EXERCISE DETAILS
Lines below starting with the line with "80: (768, 247)" and going on through the line with "96: (765, 288)" must be output exactly; the rest of the records must be left out.
+ + + + +
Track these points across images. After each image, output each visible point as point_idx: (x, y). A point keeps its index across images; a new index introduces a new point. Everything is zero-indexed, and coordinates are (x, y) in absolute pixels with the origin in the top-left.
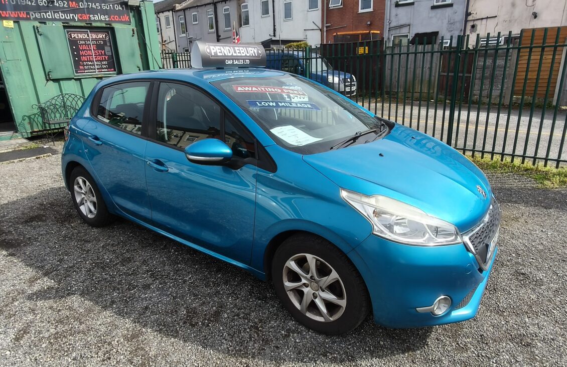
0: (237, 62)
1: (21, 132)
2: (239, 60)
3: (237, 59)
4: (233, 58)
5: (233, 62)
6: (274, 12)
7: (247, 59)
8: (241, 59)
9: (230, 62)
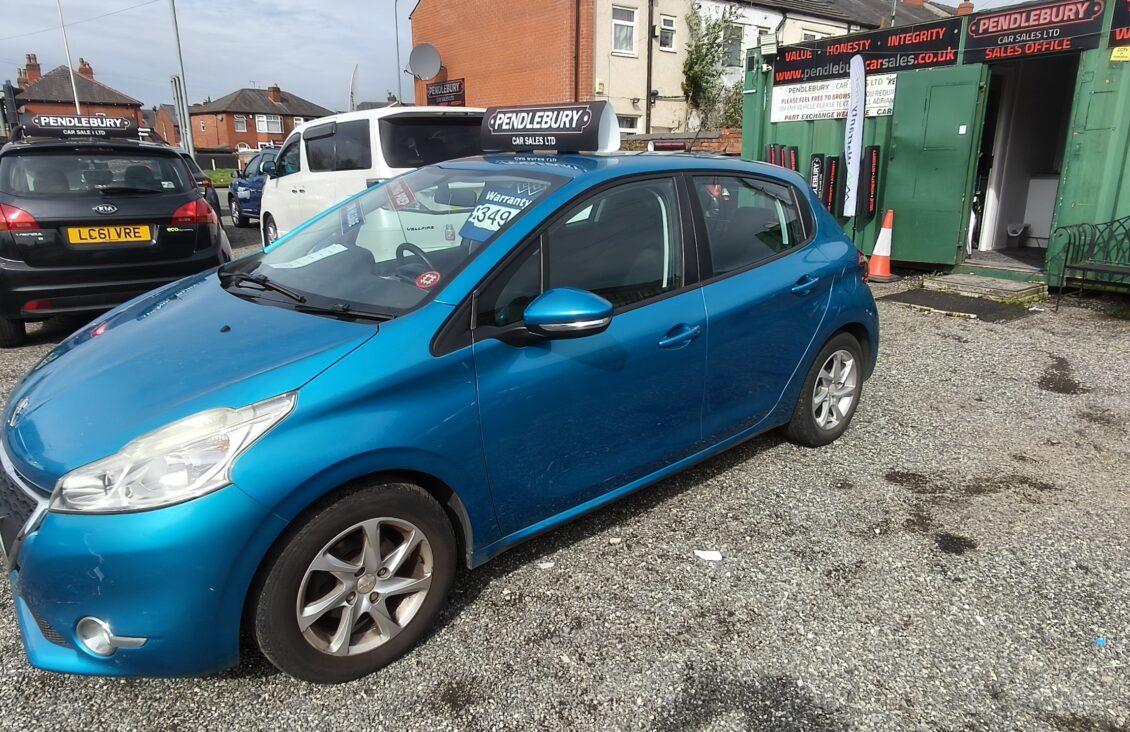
0: (530, 142)
2: (535, 136)
3: (532, 136)
4: (525, 133)
5: (524, 141)
8: (539, 135)
9: (519, 141)
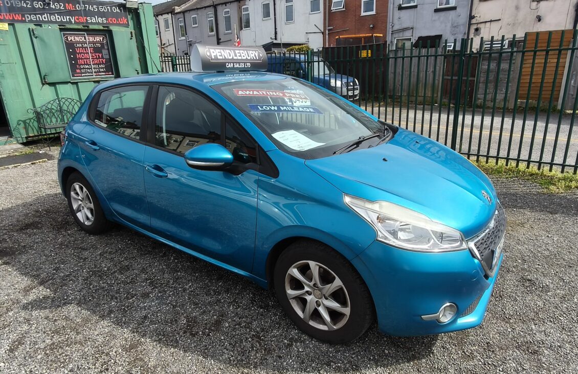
0: (237, 66)
1: (16, 137)
3: (238, 63)
4: (234, 61)
5: (234, 65)
6: (275, 15)
7: (248, 63)
8: (242, 63)
9: (231, 65)
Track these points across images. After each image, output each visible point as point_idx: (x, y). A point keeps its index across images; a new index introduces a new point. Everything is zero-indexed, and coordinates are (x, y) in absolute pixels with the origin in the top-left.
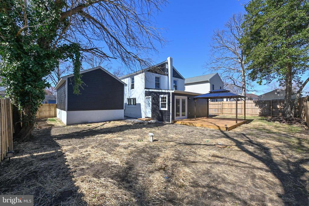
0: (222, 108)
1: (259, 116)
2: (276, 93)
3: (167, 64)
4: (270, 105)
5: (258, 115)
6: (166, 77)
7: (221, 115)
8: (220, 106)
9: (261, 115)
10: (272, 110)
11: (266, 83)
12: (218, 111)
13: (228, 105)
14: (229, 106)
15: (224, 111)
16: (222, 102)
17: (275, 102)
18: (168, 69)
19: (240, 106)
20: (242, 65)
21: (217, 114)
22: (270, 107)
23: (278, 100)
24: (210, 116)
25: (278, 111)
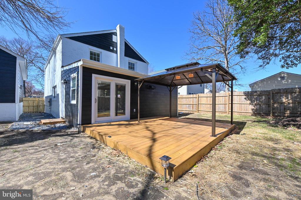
0: (197, 103)
1: (252, 115)
2: (279, 79)
3: (116, 35)
4: (269, 98)
5: (250, 114)
6: (115, 55)
7: (196, 113)
8: (195, 101)
9: (256, 113)
10: (273, 106)
11: (262, 64)
12: (193, 108)
13: (207, 99)
14: (208, 101)
15: (201, 108)
16: (197, 95)
17: (278, 93)
18: (116, 43)
19: (223, 100)
20: (226, 55)
21: (191, 112)
22: (269, 101)
23: (283, 89)
24: (179, 114)
25: (282, 108)
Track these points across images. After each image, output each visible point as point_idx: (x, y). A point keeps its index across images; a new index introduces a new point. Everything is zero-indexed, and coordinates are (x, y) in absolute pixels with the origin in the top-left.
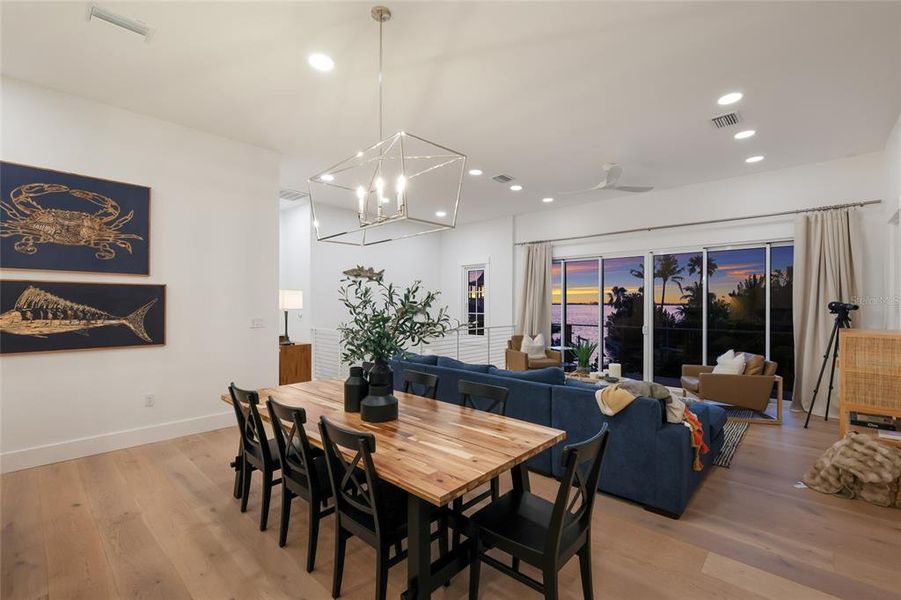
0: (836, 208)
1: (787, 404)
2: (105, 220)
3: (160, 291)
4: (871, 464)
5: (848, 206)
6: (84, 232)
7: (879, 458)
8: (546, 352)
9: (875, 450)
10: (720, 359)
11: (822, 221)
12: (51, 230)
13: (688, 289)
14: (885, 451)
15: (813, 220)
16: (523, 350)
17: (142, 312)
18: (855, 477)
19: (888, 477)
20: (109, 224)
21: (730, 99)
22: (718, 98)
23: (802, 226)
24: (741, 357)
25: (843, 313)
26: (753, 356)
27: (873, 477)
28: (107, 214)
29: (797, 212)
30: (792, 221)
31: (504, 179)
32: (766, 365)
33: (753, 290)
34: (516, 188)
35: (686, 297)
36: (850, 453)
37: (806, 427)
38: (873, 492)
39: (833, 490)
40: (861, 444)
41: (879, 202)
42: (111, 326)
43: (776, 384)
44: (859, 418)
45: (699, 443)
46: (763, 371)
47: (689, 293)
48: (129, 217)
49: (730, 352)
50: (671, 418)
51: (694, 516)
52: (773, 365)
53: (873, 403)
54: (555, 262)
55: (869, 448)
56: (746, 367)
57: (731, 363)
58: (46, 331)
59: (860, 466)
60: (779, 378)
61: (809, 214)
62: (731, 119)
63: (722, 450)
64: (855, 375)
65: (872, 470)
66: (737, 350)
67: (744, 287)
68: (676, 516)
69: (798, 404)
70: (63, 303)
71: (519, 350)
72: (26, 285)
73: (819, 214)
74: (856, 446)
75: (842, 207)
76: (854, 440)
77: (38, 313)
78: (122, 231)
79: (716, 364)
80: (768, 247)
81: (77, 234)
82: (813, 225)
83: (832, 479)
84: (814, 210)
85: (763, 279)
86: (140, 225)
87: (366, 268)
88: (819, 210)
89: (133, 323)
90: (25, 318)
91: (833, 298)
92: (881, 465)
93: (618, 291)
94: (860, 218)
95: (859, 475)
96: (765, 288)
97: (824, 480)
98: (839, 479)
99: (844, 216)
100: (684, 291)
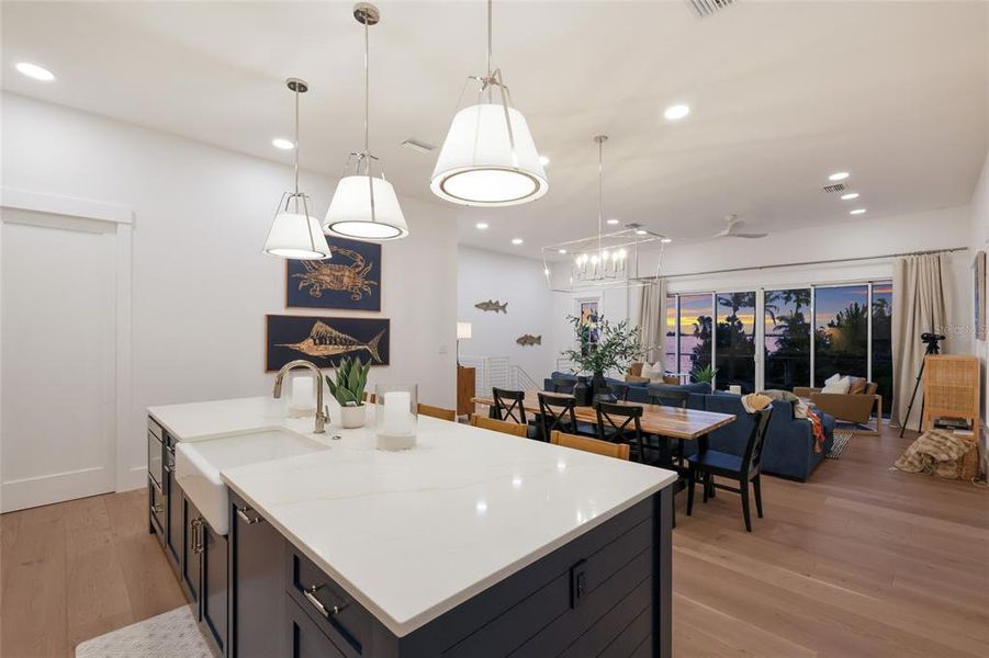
0: (929, 253)
1: (886, 421)
2: (357, 270)
3: (385, 323)
4: (943, 448)
5: (939, 251)
6: (346, 280)
7: (949, 444)
8: (664, 378)
9: (947, 439)
10: (827, 382)
11: (917, 264)
12: (328, 279)
13: (781, 319)
14: (954, 439)
15: (909, 262)
16: (643, 375)
17: (377, 339)
18: (932, 458)
19: (954, 456)
20: (358, 273)
21: (839, 177)
22: (830, 175)
23: (900, 268)
24: (847, 379)
25: (932, 342)
26: (856, 379)
27: (944, 457)
28: (358, 266)
29: (896, 256)
30: (889, 263)
31: (636, 226)
32: (867, 386)
33: (855, 320)
34: (642, 233)
35: (780, 327)
36: (929, 441)
37: (901, 437)
38: (944, 469)
39: (917, 470)
40: (937, 435)
41: (966, 248)
42: (359, 350)
43: (876, 401)
44: (941, 422)
45: (818, 433)
46: (865, 391)
47: (783, 323)
48: (369, 268)
49: (837, 376)
50: (798, 415)
51: (815, 482)
52: (874, 386)
53: (948, 408)
54: (669, 296)
55: (942, 437)
56: (850, 388)
57: (837, 385)
58: (326, 353)
59: (936, 449)
60: (879, 397)
61: (906, 257)
62: (839, 187)
63: (832, 449)
64: (936, 388)
65: (943, 452)
66: (842, 374)
67: (845, 318)
68: (802, 480)
69: (896, 420)
70: (335, 333)
71: (639, 375)
72: (314, 320)
73: (915, 258)
74: (934, 437)
75: (934, 252)
76: (932, 433)
77: (322, 340)
78: (366, 278)
79: (824, 386)
80: (870, 285)
81: (342, 281)
82: (909, 267)
83: (916, 463)
84: (910, 255)
85: (866, 309)
86: (375, 275)
87: (494, 302)
88: (915, 254)
89: (371, 348)
90: (315, 344)
91: (926, 329)
92: (950, 448)
93: (705, 321)
94: (949, 262)
95: (935, 456)
96: (867, 318)
97: (911, 463)
98: (921, 462)
99: (936, 260)
100: (777, 321)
+ + + + +
SOLUTION TO THIS PROBLEM
80: (768, 247)
81: (77, 234)
82: (813, 225)
83: (832, 479)
84: (814, 210)
85: (763, 279)
86: (140, 225)
87: (366, 268)
88: (819, 210)
89: (133, 323)
90: (25, 318)
91: (833, 298)
92: (881, 465)
93: (618, 291)
94: (860, 218)
95: (859, 475)
96: (765, 288)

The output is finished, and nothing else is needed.